▶ Problem requirements:
Format the entry lines from the one containing "genus: Pieris" through the one containing "genus: Cosmosalia" as a numbered list, omitting any blank lines. List only those lines.

▶ Entries:
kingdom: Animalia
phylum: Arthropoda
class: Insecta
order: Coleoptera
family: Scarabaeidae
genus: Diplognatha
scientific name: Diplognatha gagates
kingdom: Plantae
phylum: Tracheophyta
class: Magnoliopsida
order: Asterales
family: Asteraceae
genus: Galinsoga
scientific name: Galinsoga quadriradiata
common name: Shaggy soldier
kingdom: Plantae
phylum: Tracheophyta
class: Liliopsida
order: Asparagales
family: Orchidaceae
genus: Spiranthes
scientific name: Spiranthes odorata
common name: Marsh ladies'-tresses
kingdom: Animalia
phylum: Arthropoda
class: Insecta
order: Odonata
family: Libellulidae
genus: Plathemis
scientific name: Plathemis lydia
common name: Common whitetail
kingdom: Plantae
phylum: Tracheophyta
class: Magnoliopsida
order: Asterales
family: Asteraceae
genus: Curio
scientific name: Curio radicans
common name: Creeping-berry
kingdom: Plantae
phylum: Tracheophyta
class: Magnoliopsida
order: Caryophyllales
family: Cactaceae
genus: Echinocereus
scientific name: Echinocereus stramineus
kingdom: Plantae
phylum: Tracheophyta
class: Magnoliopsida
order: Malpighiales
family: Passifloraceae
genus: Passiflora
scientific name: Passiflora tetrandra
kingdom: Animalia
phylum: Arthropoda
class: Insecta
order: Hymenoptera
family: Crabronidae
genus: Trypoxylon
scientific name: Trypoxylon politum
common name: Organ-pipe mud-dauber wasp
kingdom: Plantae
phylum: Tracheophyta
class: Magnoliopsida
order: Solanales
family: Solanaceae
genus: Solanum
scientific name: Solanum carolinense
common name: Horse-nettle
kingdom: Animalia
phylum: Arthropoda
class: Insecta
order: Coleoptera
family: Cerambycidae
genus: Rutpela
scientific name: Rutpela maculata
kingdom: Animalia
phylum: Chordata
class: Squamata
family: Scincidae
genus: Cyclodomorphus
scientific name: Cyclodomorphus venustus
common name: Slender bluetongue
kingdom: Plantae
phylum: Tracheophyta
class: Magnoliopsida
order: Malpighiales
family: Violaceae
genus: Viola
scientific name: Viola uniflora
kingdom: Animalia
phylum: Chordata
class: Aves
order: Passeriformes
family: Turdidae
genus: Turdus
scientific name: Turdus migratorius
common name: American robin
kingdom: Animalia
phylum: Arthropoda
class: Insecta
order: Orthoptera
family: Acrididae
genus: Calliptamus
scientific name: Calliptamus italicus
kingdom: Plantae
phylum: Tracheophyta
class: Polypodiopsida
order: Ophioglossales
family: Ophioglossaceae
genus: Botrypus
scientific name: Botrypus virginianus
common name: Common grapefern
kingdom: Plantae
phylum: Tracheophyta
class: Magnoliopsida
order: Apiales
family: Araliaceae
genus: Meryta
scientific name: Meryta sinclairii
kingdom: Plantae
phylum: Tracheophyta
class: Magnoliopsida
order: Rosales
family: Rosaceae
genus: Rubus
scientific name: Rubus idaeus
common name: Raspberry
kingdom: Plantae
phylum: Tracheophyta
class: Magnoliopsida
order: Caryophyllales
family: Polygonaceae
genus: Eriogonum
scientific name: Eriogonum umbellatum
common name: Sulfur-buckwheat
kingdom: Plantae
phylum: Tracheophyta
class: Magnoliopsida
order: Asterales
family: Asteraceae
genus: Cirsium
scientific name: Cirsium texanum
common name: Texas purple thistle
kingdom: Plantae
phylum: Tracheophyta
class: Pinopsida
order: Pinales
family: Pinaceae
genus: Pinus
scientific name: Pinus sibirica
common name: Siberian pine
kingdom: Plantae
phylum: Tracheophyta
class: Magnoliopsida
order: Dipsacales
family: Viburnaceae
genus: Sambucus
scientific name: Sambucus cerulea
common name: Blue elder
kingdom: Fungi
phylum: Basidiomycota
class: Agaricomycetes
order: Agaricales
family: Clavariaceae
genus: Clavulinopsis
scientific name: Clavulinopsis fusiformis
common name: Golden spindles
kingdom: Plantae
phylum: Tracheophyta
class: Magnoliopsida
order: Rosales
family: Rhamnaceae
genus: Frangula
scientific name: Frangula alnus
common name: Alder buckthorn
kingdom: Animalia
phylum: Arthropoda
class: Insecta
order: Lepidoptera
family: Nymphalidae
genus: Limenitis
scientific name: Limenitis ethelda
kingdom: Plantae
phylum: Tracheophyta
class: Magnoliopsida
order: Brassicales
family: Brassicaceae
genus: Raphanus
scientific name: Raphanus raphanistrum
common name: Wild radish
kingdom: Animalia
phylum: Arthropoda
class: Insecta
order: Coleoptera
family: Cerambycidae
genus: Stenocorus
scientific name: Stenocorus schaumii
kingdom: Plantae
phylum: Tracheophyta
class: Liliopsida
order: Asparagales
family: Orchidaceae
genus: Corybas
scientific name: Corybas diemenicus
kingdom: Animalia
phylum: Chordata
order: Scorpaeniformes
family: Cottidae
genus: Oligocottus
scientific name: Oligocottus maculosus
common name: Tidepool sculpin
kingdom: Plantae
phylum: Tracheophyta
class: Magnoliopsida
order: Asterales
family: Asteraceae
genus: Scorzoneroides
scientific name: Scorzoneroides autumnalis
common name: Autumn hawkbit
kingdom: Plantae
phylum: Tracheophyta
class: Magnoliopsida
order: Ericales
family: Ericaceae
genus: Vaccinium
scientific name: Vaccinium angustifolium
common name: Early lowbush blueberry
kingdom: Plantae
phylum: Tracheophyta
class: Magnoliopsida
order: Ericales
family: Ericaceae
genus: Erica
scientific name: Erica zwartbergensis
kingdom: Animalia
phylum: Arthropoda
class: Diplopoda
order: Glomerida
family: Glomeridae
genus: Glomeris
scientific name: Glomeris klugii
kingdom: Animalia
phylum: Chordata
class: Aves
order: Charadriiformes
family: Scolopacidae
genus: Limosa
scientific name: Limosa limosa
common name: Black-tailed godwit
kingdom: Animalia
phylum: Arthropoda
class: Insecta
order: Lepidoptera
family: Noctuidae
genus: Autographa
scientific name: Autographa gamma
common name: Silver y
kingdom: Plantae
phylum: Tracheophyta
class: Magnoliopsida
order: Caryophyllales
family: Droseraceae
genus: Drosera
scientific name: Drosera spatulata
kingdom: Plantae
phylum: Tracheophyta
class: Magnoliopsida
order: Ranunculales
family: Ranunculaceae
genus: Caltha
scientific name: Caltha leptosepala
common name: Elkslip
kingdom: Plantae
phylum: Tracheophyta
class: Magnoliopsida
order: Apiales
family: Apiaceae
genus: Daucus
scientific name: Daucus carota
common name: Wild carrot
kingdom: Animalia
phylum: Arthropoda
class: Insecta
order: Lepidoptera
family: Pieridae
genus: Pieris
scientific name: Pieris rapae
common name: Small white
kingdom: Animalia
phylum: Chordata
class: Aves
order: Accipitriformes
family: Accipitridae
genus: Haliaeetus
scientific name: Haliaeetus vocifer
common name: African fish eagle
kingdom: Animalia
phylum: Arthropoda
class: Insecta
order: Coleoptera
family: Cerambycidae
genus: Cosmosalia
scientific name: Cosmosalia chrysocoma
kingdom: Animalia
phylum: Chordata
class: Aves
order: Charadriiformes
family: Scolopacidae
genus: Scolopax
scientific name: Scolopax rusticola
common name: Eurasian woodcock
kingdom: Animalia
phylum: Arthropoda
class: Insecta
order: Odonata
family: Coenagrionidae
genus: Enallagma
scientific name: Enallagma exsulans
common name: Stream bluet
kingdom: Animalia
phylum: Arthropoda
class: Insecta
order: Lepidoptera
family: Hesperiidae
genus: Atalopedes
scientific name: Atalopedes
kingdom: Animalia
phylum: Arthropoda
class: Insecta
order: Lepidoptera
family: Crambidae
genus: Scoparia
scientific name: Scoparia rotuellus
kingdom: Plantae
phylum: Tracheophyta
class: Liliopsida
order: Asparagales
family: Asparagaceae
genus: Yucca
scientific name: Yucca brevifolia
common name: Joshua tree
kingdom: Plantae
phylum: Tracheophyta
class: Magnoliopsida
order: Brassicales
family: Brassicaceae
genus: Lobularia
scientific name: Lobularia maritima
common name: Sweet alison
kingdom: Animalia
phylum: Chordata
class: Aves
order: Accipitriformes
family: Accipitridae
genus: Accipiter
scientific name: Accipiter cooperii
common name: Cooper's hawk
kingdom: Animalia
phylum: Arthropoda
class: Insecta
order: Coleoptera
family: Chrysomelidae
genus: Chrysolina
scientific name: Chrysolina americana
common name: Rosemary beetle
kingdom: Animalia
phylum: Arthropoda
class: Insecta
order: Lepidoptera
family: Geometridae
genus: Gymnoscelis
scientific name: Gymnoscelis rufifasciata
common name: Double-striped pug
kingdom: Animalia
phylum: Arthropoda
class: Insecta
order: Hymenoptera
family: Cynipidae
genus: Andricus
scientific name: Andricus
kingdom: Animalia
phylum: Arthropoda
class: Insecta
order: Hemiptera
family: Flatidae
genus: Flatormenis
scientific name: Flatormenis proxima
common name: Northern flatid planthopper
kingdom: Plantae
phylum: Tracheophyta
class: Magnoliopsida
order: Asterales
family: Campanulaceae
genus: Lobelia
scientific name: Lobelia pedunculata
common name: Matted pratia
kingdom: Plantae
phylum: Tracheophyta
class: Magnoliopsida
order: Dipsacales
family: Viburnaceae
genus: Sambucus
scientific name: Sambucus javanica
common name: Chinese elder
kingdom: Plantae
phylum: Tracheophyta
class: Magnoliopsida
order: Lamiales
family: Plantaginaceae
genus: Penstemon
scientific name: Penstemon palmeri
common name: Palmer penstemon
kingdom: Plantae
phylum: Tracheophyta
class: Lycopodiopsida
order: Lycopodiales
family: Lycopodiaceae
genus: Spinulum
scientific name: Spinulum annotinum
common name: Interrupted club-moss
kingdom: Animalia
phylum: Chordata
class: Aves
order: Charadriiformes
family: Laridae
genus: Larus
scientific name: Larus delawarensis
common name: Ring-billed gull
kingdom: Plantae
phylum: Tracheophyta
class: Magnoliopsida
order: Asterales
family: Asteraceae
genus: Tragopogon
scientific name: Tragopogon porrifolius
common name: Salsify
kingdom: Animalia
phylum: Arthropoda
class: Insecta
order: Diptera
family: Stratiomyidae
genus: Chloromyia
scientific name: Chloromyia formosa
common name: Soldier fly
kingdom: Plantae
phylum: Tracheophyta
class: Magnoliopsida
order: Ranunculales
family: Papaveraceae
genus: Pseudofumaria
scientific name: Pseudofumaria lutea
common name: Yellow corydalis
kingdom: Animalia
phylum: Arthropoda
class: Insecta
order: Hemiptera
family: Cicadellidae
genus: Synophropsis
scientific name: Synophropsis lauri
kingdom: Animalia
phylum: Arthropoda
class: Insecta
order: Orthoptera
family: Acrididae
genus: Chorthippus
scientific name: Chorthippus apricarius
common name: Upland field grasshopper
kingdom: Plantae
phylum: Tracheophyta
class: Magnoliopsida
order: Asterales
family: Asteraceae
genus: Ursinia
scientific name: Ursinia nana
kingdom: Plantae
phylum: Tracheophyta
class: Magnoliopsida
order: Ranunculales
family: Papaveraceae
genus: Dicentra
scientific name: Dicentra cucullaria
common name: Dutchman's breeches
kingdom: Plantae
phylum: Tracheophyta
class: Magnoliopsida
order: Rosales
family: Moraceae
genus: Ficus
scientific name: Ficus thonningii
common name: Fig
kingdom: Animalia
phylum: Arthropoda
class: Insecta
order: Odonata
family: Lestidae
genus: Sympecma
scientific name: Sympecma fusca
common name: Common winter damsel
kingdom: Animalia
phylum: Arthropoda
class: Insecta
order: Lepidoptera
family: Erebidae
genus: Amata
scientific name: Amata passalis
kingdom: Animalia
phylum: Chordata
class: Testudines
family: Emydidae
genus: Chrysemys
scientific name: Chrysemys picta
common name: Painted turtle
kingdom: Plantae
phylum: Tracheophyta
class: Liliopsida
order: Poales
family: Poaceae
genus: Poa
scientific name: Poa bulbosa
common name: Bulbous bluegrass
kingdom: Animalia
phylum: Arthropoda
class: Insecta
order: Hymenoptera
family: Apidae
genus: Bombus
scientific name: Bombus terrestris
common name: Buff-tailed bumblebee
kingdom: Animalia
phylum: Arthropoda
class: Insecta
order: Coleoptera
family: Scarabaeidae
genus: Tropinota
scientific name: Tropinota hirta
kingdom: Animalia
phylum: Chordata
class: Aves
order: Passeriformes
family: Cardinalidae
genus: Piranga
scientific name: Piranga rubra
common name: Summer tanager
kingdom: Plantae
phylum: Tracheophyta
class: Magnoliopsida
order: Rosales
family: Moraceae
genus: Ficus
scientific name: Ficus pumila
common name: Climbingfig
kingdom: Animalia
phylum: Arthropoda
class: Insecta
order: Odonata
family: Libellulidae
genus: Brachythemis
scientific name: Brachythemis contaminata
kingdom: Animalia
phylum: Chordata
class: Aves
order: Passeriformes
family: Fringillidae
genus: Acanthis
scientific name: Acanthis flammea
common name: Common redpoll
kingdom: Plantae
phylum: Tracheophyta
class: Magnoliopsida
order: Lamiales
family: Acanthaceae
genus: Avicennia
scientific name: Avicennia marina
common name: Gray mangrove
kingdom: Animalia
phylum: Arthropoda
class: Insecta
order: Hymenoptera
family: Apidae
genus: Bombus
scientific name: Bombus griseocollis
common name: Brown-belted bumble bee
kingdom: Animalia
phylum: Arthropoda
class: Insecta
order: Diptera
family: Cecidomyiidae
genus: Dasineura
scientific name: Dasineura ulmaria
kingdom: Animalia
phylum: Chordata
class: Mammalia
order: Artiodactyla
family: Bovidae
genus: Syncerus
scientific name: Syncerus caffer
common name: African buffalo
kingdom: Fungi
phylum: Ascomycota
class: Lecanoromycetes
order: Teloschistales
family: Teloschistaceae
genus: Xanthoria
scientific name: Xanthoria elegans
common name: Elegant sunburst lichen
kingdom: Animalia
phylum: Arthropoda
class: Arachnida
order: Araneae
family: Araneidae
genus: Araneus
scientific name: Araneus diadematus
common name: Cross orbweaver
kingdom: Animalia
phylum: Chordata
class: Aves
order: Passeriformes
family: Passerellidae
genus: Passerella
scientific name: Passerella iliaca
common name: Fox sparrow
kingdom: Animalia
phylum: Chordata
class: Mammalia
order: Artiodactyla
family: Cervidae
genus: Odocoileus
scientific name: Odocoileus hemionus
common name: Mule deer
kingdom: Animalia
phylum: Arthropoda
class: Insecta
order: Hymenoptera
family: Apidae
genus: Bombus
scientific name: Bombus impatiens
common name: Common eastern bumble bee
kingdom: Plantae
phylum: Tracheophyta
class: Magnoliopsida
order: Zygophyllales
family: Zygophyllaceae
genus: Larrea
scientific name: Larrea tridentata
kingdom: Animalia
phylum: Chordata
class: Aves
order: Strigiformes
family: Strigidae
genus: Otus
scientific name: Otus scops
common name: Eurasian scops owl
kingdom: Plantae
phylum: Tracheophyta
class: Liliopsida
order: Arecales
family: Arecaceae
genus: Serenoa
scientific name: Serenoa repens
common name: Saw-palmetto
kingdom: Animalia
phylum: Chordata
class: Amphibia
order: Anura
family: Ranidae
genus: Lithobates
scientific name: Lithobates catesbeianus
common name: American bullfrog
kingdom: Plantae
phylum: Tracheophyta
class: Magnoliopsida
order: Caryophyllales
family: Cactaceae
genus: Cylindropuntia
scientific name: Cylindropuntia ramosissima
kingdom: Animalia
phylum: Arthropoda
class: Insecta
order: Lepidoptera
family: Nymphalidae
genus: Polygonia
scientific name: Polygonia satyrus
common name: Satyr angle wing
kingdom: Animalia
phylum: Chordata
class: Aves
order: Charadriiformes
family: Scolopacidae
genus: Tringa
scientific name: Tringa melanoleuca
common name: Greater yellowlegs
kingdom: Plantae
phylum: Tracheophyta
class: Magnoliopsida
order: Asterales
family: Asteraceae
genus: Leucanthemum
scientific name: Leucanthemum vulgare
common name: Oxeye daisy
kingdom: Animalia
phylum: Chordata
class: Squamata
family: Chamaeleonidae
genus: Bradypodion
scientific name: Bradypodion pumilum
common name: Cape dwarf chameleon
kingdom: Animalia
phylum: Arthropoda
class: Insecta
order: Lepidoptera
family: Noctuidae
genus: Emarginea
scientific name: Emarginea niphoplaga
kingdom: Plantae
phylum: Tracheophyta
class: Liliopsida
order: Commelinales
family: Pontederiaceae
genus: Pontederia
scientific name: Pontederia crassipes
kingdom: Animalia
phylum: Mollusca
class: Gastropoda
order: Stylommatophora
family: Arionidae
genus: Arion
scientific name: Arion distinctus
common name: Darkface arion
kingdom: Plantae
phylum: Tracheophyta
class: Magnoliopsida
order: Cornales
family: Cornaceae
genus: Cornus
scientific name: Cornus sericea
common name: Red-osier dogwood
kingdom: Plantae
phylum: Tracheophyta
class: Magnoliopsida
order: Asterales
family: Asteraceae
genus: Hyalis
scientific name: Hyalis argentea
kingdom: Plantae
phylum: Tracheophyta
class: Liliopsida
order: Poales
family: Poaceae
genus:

▶ Correct output:
1. genus: Pieris
2. scientific name: Pieris rapae
3. common name: Small white
4. kingdom: Animalia
5. phylum: Chordata
6. class: Aves
7. order: Accipitriformes
8. family: Accipitridae
9. genus: Haliaeetus
10. scientific name: Haliaeetus vocifer
11. common name: African fish eagle
12. kingdom: Animalia
13. phylum: Arthropoda
14. class: Insecta
15. order: Coleoptera
16. family: Cerambycidae
17. genus: Cosmosalia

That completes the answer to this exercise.